Please consider the following before you begin the test.
Before performing the roll test, it is important to find out whether the patient has current or past injuries of the neck or spine.
If neurological symptoms occur during the roll test, stop the test immediately and refer for a neurological evaluation.
These symptoms might include, blurred vision, numbness, weakness of the arms or legs or confusion.
It is important to remember that the consistency of fluid inside the vestibular system is viscous.
Thus, you should allow enough time within each of the positions for the otoconia to achieve most displacement.
This condition may also be responsible for a delayed onset of nystagmus.
It is most helpful to use Video Frenzel or VNG goggles when performing the roll test.
This reduces the ability of the patient to fixate during the procedure to reduce the nystagmus response.
This will also allow the examiner to see even very slight horizontal nystagmus.
It is common for the patient to tell you during the intake interview which ear is affected and will describe accurately the symptoms of BPPV.
Use this information to determine which ear is likely the affected ear.
Always test both ears, even if the patient complains of only one side being affected.
Patients are often very sensitive to horizontal canal BPPV, resulting in severe dizziness and vomiting.
If the patient reacts violently during the roll test, immediately turn the patient to the opposite side and perform a Lempert 360-degree roll.
I have outlined the steps below.
Begin with the patient sitting length-wise on the examination table.
Place the Frenzel/VNG goggles on the patient.
Guide the patient into a supine position.
A slight elevation of the head (approximately 20 degrees) is helpful.
Turn the patient’s head 90 degrees to either side (Figure 1).
If the patient does not have enough cervical flexibility to provide most otoconia displacement, have the patient roll onto his/her shoulder.
Observe whether nystagmus is present.
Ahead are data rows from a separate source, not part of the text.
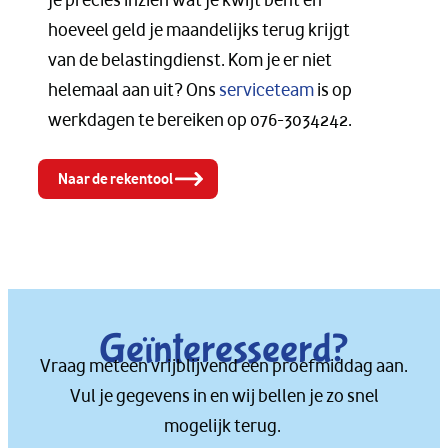
je precies inzien wat je kwijt bent en
hoeveel geld je maandelijks terug krijgt
van de belastingdienst. Kom je er niet
helemaal aan uit? Ons
serviceteam
is op
werkdagen te bereiken op 076-3034242.
Naar de rekentool
Geïnteresseerd?
Vraag meteen vrijblijvend een proefmiddag aan.
Vul je gegevens in en wij bellen je zo snel
mogelijk terug.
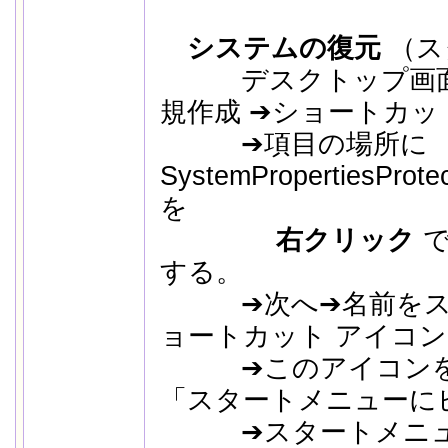
システムの復元
（
ス
デスクトップ画
規作成 ➔ショートカッ
➔項目の場所
SystemPropertiesPro
を
右クリック
で
する。
➔次へ➔名前をスキッ
ョートカット アイコン
➔このアイコン
「スタートメニューに
➔スタートメニュー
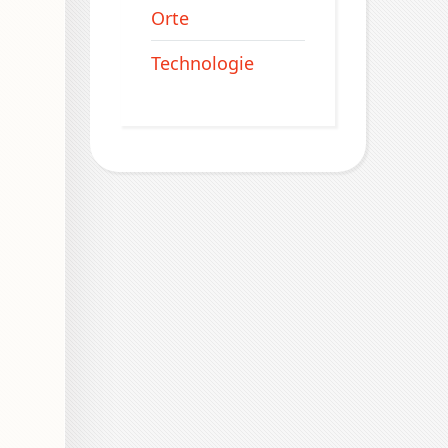
Orte
Technologie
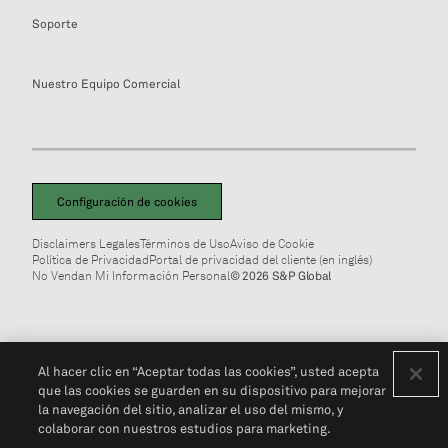
Soporte
Nuestro Equipo Comercial
Configuración de cookies
Disclaimers Legales
Términos de Uso
Aviso de Cookie
Política de Privacidad
Portal de privacidad del cliente (en inglés)
No Vendan Mi Información Personal
© 2026 S&P Global
Al hacer clic en “Aceptar todas las cookies”, usted acepta
que las cookies se guarden en su dispositivo para mejorar
la navegación del sitio, analizar el uso del mismo, y
colaborar con nuestros estudios para marketing.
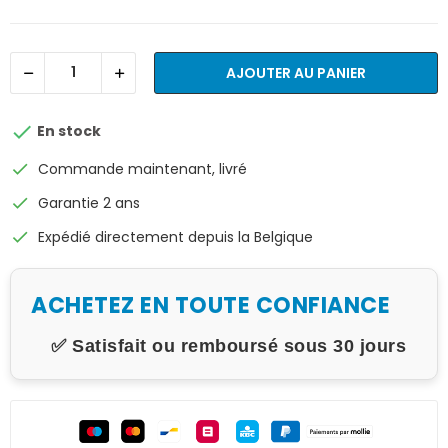
AJOUTER AU PANIER

En stock
check
Commande maintenant, livré
check
Garantie 2 ans
check
Expédié directement depuis la Belgique
ACHETEZ EN TOUTE CONFIANCE
✅ Satisfait ou remboursé sous 30 jours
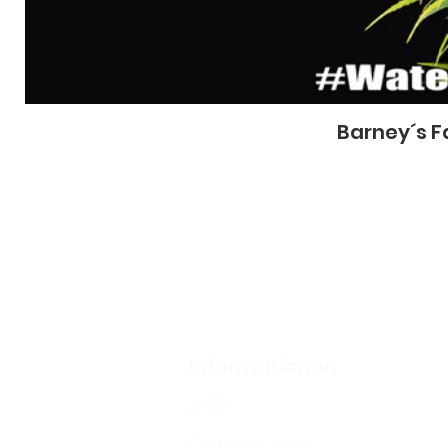
Barney´s F
Informationen
AGB
Datenschutz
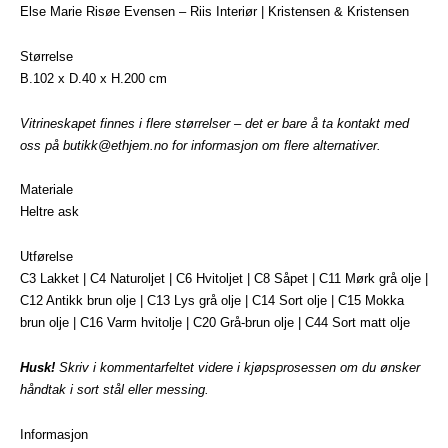
Else Marie Risøe Evensen – Riis Interiør | Kristensen & Kristensen
Størrelse
B.102 x D.40 x H.200 cm
Vitrineskapet finnes i flere størrelser – det er bare å ta kontakt med
oss på
butikk@ethjem.no
for informasjon om flere alternativer.
Materiale
Heltre ask
Utførelse
C3 Lakket | C4 Naturoljet | C6 Hvitoljet | C8 Såpet | C11 Mørk grå olje |
C12 Antikk brun olje | C13 Lys grå olje | C14 Sort olje | C15 Mokka
brun olje | C16 Varm hvitolje | C20 Grå-brun olje | C44 Sort matt olje
Husk!
Skriv i kommentarfeltet videre i kjøpsprosessen om du ønsker
håndtak i sort stål eller messing.
Informasjon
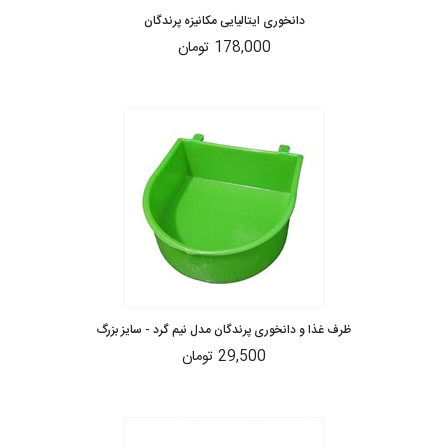
دانخوری ایتالیایی مکانیزه پرندگان
178,000 تومان
ظرف غذا و دانخوری پرندگان مدل نیم گرد - سایز بزرگ
29,500 تومان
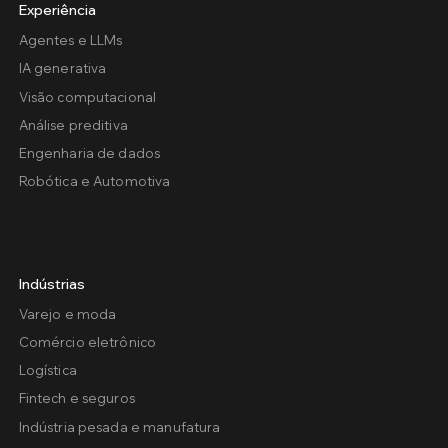
Experiência
Agentes e LLMs
IA generativa
Visão computacional
Análise preditiva
Engenharia de dados
Robótica e Automotiva
Indústrias
Varejo e moda
Comércio eletrônico
Logística
Fintech e seguros
Indústria pesada e manufatura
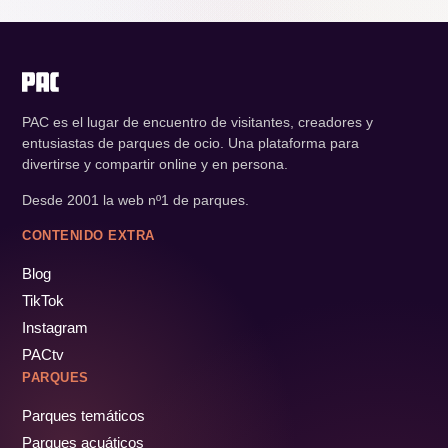
PAC es el lugar de encuentro de visitantes, creadores y
entusiastas de parques de ocio. Una plataforma para
divertirse y compartir online y en persona.
Desde 2001 la web nº1 de parques.
CONTENIDO EXTRA
Blog
TikTok
Instagram
PACtv
PARQUES
Parques temáticos
Parques acuáticos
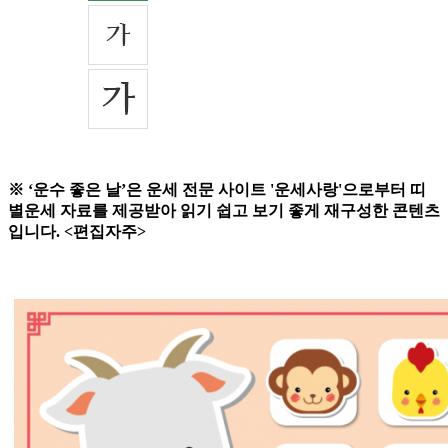
※ ‘운수 좋은 날’은 운세 전문 사이트 '운세사랑'으로부터 띠
별운세 자료를 제공받아 읽기 쉽고 보기 좋게 재구성한 콘텐츠
입니다. <편집자주>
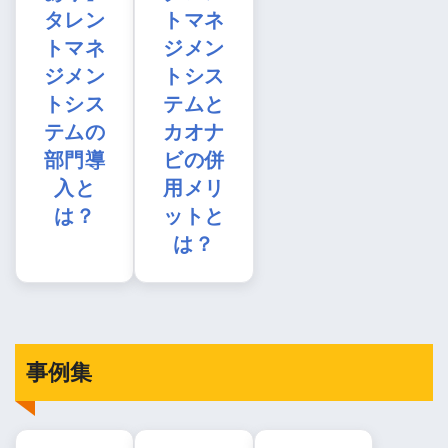
タレン
トマネ
トマネ
ジメン
ジメン
トシス
トシス
テムと
テムの
カオナ
部門導
ビの併
入と
用メリ
は？
ットと
は？
事例集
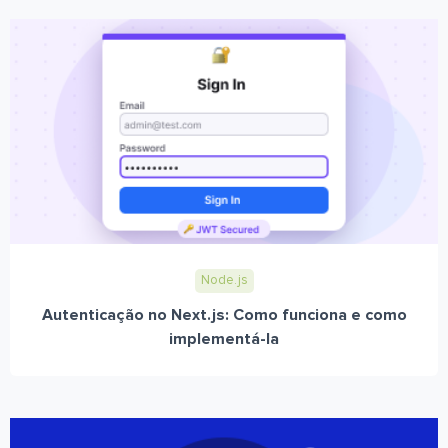
Node.js
Autenticação no Next.js: Como funciona e como
implementá-la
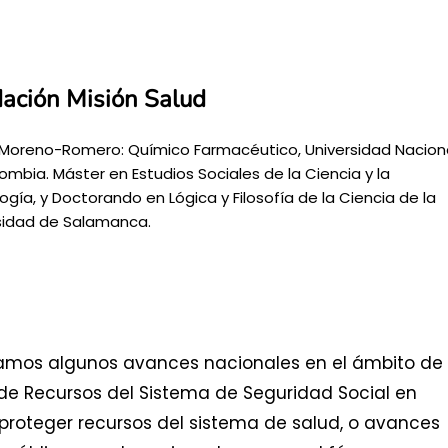
ación Misión Salud
Moreno-Romero: Químico Farmacéutico, Universidad Nacion
ombia. Máster en Estudios Sociales de la Ciencia y la
ogía, y Doctorando en Lógica y Filosofía de la Ciencia de la
sidad de Salamanca.
amos algunos avances nacionales en el ámbito de 
de Recursos del Sistema de Seguridad Social en
proteger recursos del sistema de salud, o avances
Make note of the severity and the direction of the nystagmus.
Figure 1: Head rolled to the right.
Guide the patient back into a neutral, supine position.
Turn the patient’s head 90 degrees to the opposite side (roll onto the shoulder if necessary) (Figure 2).
Again, observe whether there is nystagmus.
If so, make note of the severity and direction of the nystagmus.
Figure 2: Head rolled to the left.
Guide the patient back into a neutral, supine position.
Depending on which side is worse affected, the roll test will generate geotropic nystagmus or apogeotropic nystagmus.
Nystagmus is worse on the affected side and beats toward the ground.
Best treated with the Lempert 360-degree roll.
Acceptable alternative treatments are the Gufoni maneuver and forced prolonged positioning.
Nystagmus is worse on the unaffected side and beats away from the ground.
Best treated by first converting the nystagmus to geotropic and then performing the Lempert 360‑degree roll.
Acceptable alternative treatments are the head thrust test, the Gufoni maneuver, the Vannucchi‑Asprella maneuver, and forced prolonged positioning.